» **Photos with camera intrinsics**

┌──

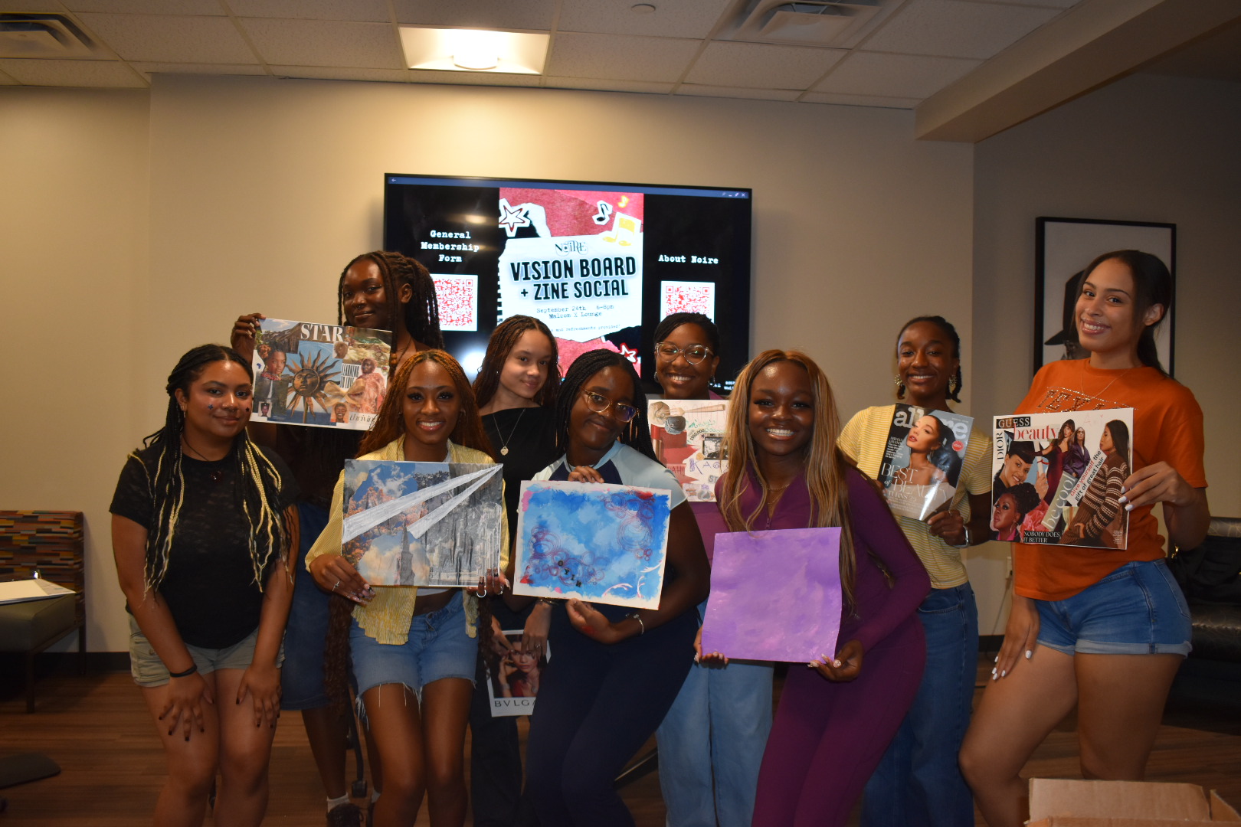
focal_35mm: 30
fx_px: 1034
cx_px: 620
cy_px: 414
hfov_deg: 61.9
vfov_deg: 43.6
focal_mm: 20
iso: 800
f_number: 3.5
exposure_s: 1/125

└──

A faithful, word-for-word copy of the records above, pictures left out, is the answer.

» **WRITTEN SOLUTION**
focal_35mm: 30
fx_px: 1034
cx_px: 620
cy_px: 414
hfov_deg: 61.9
vfov_deg: 43.6
focal_mm: 20
iso: 800
f_number: 3.5
exposure_s: 1/125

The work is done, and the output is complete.